A few weeks ago the Prime Minister could not say what the price of petrol was. No one expects the PM to have to fill up his own tank, but he would from time to time be driven around our streets. It was strange that he had not noticed the big, green, neon signs that have a 2 in front of them again.
People are already struggling with interest rates, power prices and the surge in petrol prices is taking many families to the edge. In the Senate this week, the Government was asked what it was doing to help families with the price of petrol.
Their response was that it is providing subsidies for the purchase of electric cars. Even with these generous taxpayer handouts, the cheapest electric car in Australia is $40,000. How can a family that is struggling to pay the $120 bill to fill up the car, going to be able to afford a whole new car at those prices?
I have nothing against electric cars. They are fun to drive but they are expensive and they are no solution to families already struggling with the cost of living.

******************************

=== PROBLEM ===
Answer from the petrol price text above:
(a) What could the Prime Minister not say a few weeks ago?
(b) What did the Government say in the Senate it was doing to help families with the price of petrol?
(c) What is the price of the cheapest electric car in Australia?

******************************

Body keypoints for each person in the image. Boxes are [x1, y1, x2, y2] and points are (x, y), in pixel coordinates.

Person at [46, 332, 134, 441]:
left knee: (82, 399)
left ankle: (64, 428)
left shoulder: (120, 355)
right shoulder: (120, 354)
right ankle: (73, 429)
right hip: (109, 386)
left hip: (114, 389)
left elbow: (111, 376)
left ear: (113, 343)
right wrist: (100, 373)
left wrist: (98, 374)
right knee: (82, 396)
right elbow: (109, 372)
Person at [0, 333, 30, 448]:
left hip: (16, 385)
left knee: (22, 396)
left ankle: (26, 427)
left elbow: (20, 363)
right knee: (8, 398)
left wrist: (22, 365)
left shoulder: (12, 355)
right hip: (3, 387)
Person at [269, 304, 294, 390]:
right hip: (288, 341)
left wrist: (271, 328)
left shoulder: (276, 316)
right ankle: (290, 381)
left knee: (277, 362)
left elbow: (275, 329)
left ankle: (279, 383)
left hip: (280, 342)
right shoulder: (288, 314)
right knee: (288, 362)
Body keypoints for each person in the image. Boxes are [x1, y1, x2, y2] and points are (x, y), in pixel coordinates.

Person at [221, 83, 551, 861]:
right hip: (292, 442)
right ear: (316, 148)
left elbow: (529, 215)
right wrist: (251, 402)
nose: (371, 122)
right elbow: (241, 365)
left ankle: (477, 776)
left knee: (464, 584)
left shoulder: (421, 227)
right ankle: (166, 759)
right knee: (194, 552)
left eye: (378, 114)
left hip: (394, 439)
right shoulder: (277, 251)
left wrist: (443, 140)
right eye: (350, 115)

******************************

=== ANSWER TO THIS PROBLEM ===
(a) The price of petrol.
(b) Providing subsidies for the purchase of electric cars.
(c) $40,000.